Exercise.
You are asked to filter the data below and copy every line holding "linejoin".

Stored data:
· · · · ·
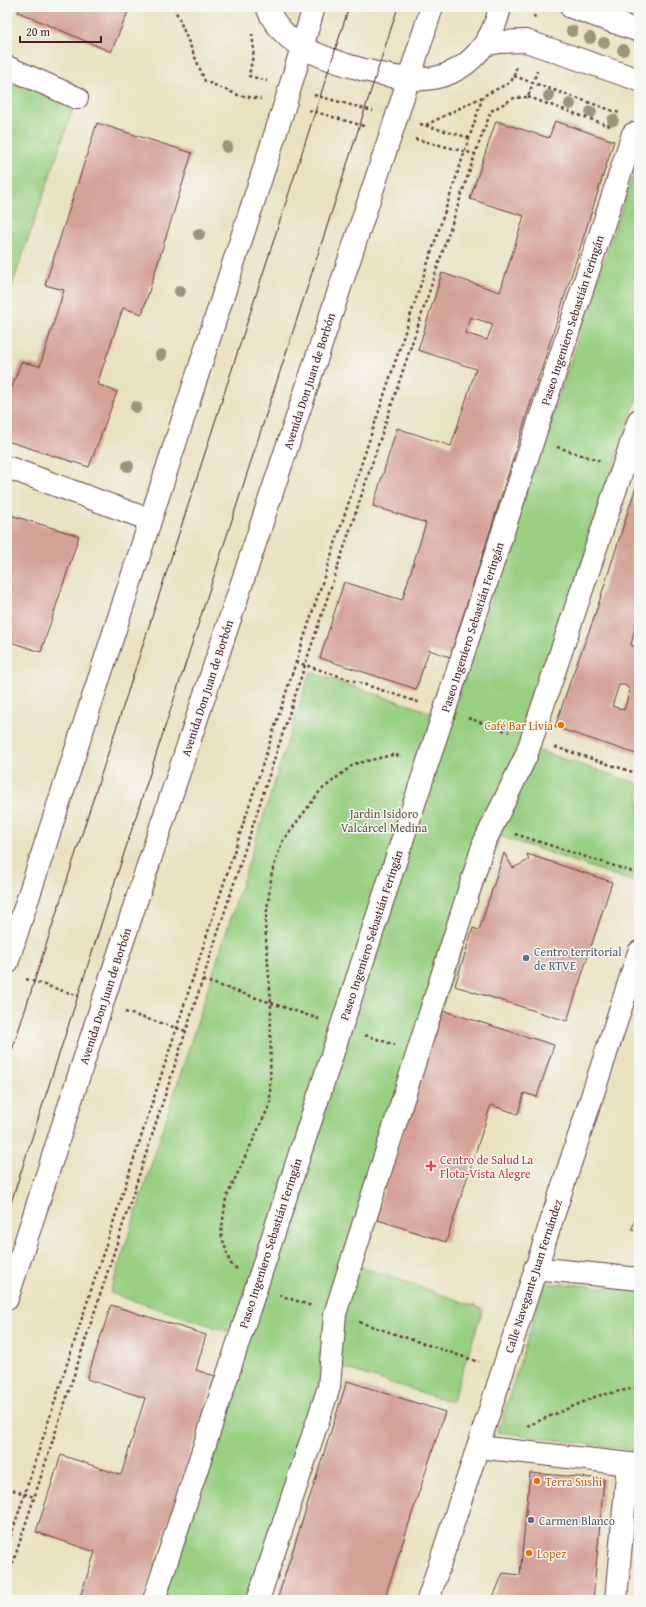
<svg xmlns="http://www.w3.org/2000/svg" width="646" height="1607" font-family="'Gentium Book Plus',serif">
	<style>
		.green { fill: #98cf81; stroke: #717756 }
		.building { fill: #d4a197; fill-rule: evenodd }
		.lines { fill: none; stroke-linecap: round; stroke-linejoin: round }
		.minor-casing { stroke: #623c41; stroke-width: 24 }
		.major-casing { stroke: #623c41; stroke-width: 24 }
		.path { stroke: #623c41; stroke-width: 2.5; stroke-dasharray: 3 3; stroke-linecap: butt }
		.minor { stroke: #fff; stroke-width: 22 }
		.major { stroke: #fff; stroke-width: 22 }
		.tram { stroke: #4a1f2b; stroke-width: 1 }
		.tree { fill: #9e947c }
		.food-dot { fill: #e8710a; stroke: #f6f6f2; stroke-width: 1.5 }
		.service-dot { fill: #5c6f8a; stroke: #f6f6f2; stroke-width: 1.5 }
		.health-dot { fill: #e0444e; stroke: #f6f6f2; stroke-width: 1.5 }
		.labels { text-anchor: middle; dominant-baseline: central; stroke-width: 3; stroke-linejoin: round; paint-order: stroke }
		.street-label { font-size: 12px; fill: #4a1f2b; stroke: #f6f6f2 }
		.food-label { font-size: 12px; fill: #c56008; stroke: #f6f6f2; text-anchor: start }
		.park-label { font-size: 12px; fill: #615445; stroke: #f6f6f2 }
		.service-label { font-size: 12px; fill: #4e5e75; stroke: #f6f6f2; text-anchor: start }
		.health-label { font-size: 12px; fill: #be3a42; stroke: #f6f6f2; text-anchor: start }
	</style>
	<rect width="100%" height="100%" fill="#f6f6f2"/>
	<filter id="ink" filterUnits="userSpaceOnUse"><feTurbulence type="fractalNoise" baseFrequency=".025" numOctaves="2"/><feDisplacementMap in="SourceGraphic" scale="8" xChannelSelector="R" yChannelSelector="G"/><feConvolveMatrix kernelMatrix="1 2 1 2 8 2 1 2 1" color-interpolation-filters="sRGB"/></filter>
	<filter id="wash" filterUnits="userSpaceOnUse"><feTurbulence type="fractalNoise" baseFrequency=".012" numOctaves="4" result="noise"/><feDisplacementMap in="SourceGraphic" scale="16" xChannelSelector="R" yChannelSelector="G"/><feGaussianBlur stdDeviation="0.9" result="paint"/><feColorMatrix in="noise" values="0 0 0 0 0 0 0 0 0 0 0 0 0 0 0 0 0 1.4 0 .05"/><feComposite in="paint" operator="in"/></filter>
	<g filter="url(#wash)">
		<rect width="100%" height="100%" fill="#e8e2c0"/>
		<!-- green -->
		<g class="green">
			<polygon points="7,67 77,98 7,300"/>
			<polygon points="639,156 639,392 522,745 639,784 639,878 637,883 500,836 354,1264 483,1309 452,1402 331,1364 252,1600 163,1600 248,1338 110,1293 310,672 451,719"/>
			<polygon points="545,1283 639,1289 639,1451 498,1432"/>
		</g>
		<g id="blocks">
			<!-- building -->
			<g class="building">
				<polygon points="20,7 130,7 111,52 18,12"/>
				<path d="M 496,121 L 549,138 L 555,121 L 614,141 L 450,657 L 429,650 L 416,689 L 320,658 L 344,582 L 402,600 L 426,523 L 373,506 L 397,428 L 451,446 L 476,369 L 418,350 L 442,273 L 500,292 L 524,216 L 470,199 ZM 470,317 L 493,324 L 487,340 L 465,333 Z"/>
				<polygon points="97,123 192,153 142,314 123,308 97,384 117,392 89,467 7,441 7,401 21,362 40,366 64,290 45,285"/>
				<path d="M 639,477 L 639,620 L 637,619 L 631,645 L 639,649 L 639,755 L 555,727 L 571,679 L 593,621 ZM 619,685 L 625,685 L 630,690 L 624,710 L 612,706 Z"/>
				<polygon points="7,514 79,536 41,652 7,641"/>
				<polygon points="504,853 513,868 529,860 527,854 612,882 567,1021 455,986 473,928 479,930"/>
				<polygon points="441,1010 554,1045 537,1097 524,1093 518,1114 491,1105 446,1242 375,1219"/>
				<polygon points="639,1208 639,1231 632,1229"/>
				<polygon points="111,1305 206,1335 196,1370 215,1376 143,1600 79,1600 95,1552 36,1532 61,1455 121,1475 145,1398 87,1379"/>
				<polygon points="347,1381 445,1412 384,1600 277,1600"/>
				<polygon points="530,1473 604,1479 593,1600 492,1600 503,1573 520,1575"/>
			</g>
		</g>
	</g>
	<g filter="url(#ink)">
		<use href="#blocks" fill-opacity="0" stroke="#623c41" stroke-width="1"/>
		<g class="lines">
			<!-- minor casing -->
			<g class="minor-casing">
				<g id="minor">
					<polyline points="7,67 77,98"/>
					<polyline points="7,467 150,520"/>
					<polyline points="535,1268 639,1279"/>
					<polyline points="478,1447 639,1465"/>
					<polyline points="154,1600 633,134"/>
					<polyline points="258,1600 329,1387 335,1314 484,843 526,756 639,420"/>
					<polyline points="428,1600 639,952"/>
					<polyline points="616,1600 628,1464"/>
				</g>
			</g>
			<!-- major casing -->
			<g class="major-casing">
				<g id="major">
					<path d="M 267,7 C 282,44 315,55 350,66 C 371,72 404,81 425,79 C 465,76 492,45 500,7"/>
					<polyline points="571,7 639,31"/>
					<polyline points="484,45 499,42 526,41 639,80"/>
					<polyline points="7,963 285,104 314,7"/>
					<polyline points="7,1299 102,1004 391,134 432,7"/>
				</g>
			</g>
			<!-- path -->
			<g class="path">
				<polyline points="174,7 205,81 238,95 261,99"/>
				<polyline points="534,18 537,7"/>
				<polyline points="252,34 254,50 249,76 267,81"/>
				<polyline points="514,76 619,113"/>
				<polyline points="314,95 373,111"/>
				<polyline points="528,97 610,126"/>
				<polyline points="309,110 367,127"/>
				<polyline points="420,124 470,138"/>
				<polyline points="426,125 482,97"/>
				<polyline points="415,139 475,154 491,111 514,98 528,97 537,71"/>
				<polyline points="557,447 600,461"/>
				<polyline points="296,662 421,703"/>
				<polyline points="468,718 509,732"/>
				<polyline points="555,747 639,774"/>
				<polyline points="515,834 639,874"/>
				<polyline points="26,979 79,996"/>
				<polyline points="203,980 319,1019"/>
				<polyline points="125,1012 186,1031"/>
				<polyline points="365,1035 395,1045"/>
				<polyline points="237,1269 230,1263 221,1234 226,1198 270,1104 271,1003 265,925 272,872 282,842 320,791 354,764 392,755 403,756"/>
				<polyline points="279,1295 312,1306"/>
				<polyline points="359,1322 479,1362"/>
				<polyline points="527,1426 597,1396 639,1387"/>
				<polyline points="7,1488 34,1497"/>
				<polyline points="7,1548 296,662 483,96 509,83 512,80 517,66"/>
				<polyline points="7,1581 305,665 475,154"/>
			</g>
			<!-- minor -->
			<use href="#minor" class="minor"/>
			<!-- major -->
			<use href="#major" class="major"/>
			<!-- tram -->
			<g class="tram">
				<polyline points="7,1066 349,7"/>
				<polyline points="7,1215 398,7"/>
			</g>
		</g>
		<!-- trees -->
		<g class="tree">
			<circle cx="572" cy="31" r="6"/>
			<circle cx="590" cy="38" r="6"/>
			<circle cx="604" cy="43" r="6"/>
			<circle cx="623" cy="50" r="6"/>
			<circle cx="549" cy="96" r="6"/>
			<circle cx="570" cy="104" r="6"/>
			<circle cx="591" cy="112" r="6"/>
			<circle cx="613" cy="120" r="6"/>
			<circle cx="227" cy="147" r="6"/>
			<circle cx="199" cy="234" r="6"/>
			<circle cx="180" cy="291" r="6"/>
			<circle cx="161" cy="355" r="6"/>
			<circle cx="136" cy="407" r="6"/>
			<circle cx="128" cy="466" r="6"/>
		</g>
	</g>
	<!-- markers -->
	<g class="food-dot">
		<circle cx="561" cy="725" r="4"/>
		<circle cx="537" cy="1481" r="4"/>
		<circle cx="529" cy="1553" r="4"/>
	</g>
	<g class="service-dot">
		<circle cx="526" cy="958" r="4"/>
		<circle cx="531" cy="1520" r="4"/>
	</g>
	<path class="health-dot" d="M429 1160h4v4h4v4h-4v4h-4v-4h-4v-4h4z"/>
	<g class="labels">
		<!-- street labels -->
		<g class="street-label">
			<text transform="translate(572 320) rotate(-72)">Paseo Ingeniero Sebastián Feringán</text>
			<text transform="translate(309 381) rotate(-72)">Avenida Don Juan de Borbón</text>
			<text transform="translate(472 627) rotate(-72)">Paseo Ingeniero Sebastián Feringán</text>
			<text transform="translate(207 688) rotate(-72)">Avenida Don Juan de Borbón</text>
			<text transform="translate(371 935) rotate(-72)">Paseo Ingeniero Sebastián Feringán</text>
			<text transform="translate(105 996) rotate(-72)">Avenida Don Juan de Borbón</text>
			<text transform="translate(270 1243) rotate(-72)">Paseo Ingeniero Sebastián Feringán</text>
			<text transform="translate(533 1276) rotate(-72)">Calle Navegante Juan Fernández</text>
		</g>
		<!-- food labels -->
		<g class="food-label">
			<text x="553" y="725" text-anchor="end">Café Bar Livia</text>
			<text x="545" y="1481">Terra Sushi</text>
			<text x="537" y="1553">Lopez</text>
		</g>
		<!-- park labels -->
		<g class="park-label">
			<text x="384" y="813">Jardin Isidoro<tspan x="384" dy="14">Valcárcel Medina</tspan></text>
		</g>
		<!-- service labels -->
		<g class="service-label">
			<text x="534" y="951">Centro territorial<tspan x="534" dy="14">de RTVE</tspan></text>
			<text x="539" y="1520">Carmen Blanco</text>
		</g>
		<!-- health labels -->
		<g class="health-label">
			<text x="440" y="1159">Centro de Salud La<tspan x="440" dy="14">Flota-Vista Alegre</tspan></text>
		</g>
	</g>
	<!-- margin -->
	<rect width="646" height="1607" fill="none" stroke="#f6f6f2" stroke-width="24"/>
	<!-- scale -->
	<path d="M20 36v6h81v-6" fill="none" stroke="#4a1f2b" stroke-width="2"/>
	<text x="26" y="36" font-size="12" fill="#4a1f2b" stroke="#f6f6f2" stroke-width="3" paint-order="stroke">20 m</text>
</svg>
· · · · ·
Result.
		.lines { fill: none; stroke-linecap: round; stroke-linejoin: round }
		.labels { text-anchor: middle; dominant-baseline: central; stroke-width: 3; stroke-linejoin: round; paint-order: stroke }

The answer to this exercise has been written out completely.